I'm not going to pretend the legal questions here are settled, because they aren't, and a lot of authors feel, with reason, that something was taken from them. My own position is more pragmatic than principled. I lean toward "if it's on the open internet, it's fair game for learning," and I'm fine with the trade where work I helped produce contributed to something millions of people now use to think and write better. I'm a sharing-is-caring person. I always have been. That said, training really should move toward licensed or otherwise lawful material wherever it can. The trajectory matters. Meta's Llama models were largely trained on user data under terms people technically agreed to in the EULA when they signed up for Facebook and Instagram, which is at least a clearer legal footing, even if "consent buried in a 12,000-word document" is a thin definition of consent. Llama and DeepSeek are also open weights, which gives something back to the wider community in a way that closed-source providers like Anthropic and OpenAI do not. The conversation should not just be about what was trained on, but also about who benefits from the result.

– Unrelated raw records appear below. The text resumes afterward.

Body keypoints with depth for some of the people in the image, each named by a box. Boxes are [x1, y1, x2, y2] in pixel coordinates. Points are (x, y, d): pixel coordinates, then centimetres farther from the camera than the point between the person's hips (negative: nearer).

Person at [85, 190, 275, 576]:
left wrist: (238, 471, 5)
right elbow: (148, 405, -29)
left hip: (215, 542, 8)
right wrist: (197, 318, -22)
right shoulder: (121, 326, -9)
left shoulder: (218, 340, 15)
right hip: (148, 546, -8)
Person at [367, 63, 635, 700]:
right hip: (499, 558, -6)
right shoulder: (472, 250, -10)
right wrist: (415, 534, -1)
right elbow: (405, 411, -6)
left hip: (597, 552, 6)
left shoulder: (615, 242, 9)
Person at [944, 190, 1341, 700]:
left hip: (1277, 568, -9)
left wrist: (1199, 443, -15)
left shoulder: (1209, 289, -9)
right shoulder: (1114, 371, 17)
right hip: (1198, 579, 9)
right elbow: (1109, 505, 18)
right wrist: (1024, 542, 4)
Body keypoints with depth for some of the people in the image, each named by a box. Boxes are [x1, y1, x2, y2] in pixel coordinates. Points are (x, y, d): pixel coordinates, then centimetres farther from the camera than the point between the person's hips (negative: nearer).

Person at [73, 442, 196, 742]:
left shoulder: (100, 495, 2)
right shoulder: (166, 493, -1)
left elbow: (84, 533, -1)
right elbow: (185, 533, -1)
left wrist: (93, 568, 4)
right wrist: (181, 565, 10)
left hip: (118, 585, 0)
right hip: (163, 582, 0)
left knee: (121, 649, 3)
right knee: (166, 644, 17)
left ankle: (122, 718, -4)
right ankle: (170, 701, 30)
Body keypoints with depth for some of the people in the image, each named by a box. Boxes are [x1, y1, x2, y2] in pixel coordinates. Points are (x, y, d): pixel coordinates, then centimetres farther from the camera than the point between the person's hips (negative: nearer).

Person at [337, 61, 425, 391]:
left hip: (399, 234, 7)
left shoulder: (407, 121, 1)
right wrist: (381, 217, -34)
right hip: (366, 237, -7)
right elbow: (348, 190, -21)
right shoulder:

Where I draw the line is on use, not on training. I use these tools to think, draft, sharpen and ship work that is mine. I do not use them to impersonate another author's voice on demand, to clone a living artist's style for commercial output, or to mass-produce work designed to look like someone else's. The training argument and the imitation argument are not the same argument, and I think conflating them is part of why this debate keeps getting stuck. Training broadens what the tool can help with. Imitation-on-demand is where I think real harm starts.

That is, in the end, what I think "human in the loop" actually means. Not a checkbox. Not a ritual. Someone is responsible for what comes out the other side, and that someone is named, and that someone is human.

If your process has loops where no human ends up actually owning the output, that is the problem worth fixing. Whether AI shows up before or after, that loop was broken already.

Thanks for sticking with me through six posts. The question I started with was who the work flows to now. The question I'm ending with is who the work flows back to for accountability. I think those are the two questions that matter most for the next few years.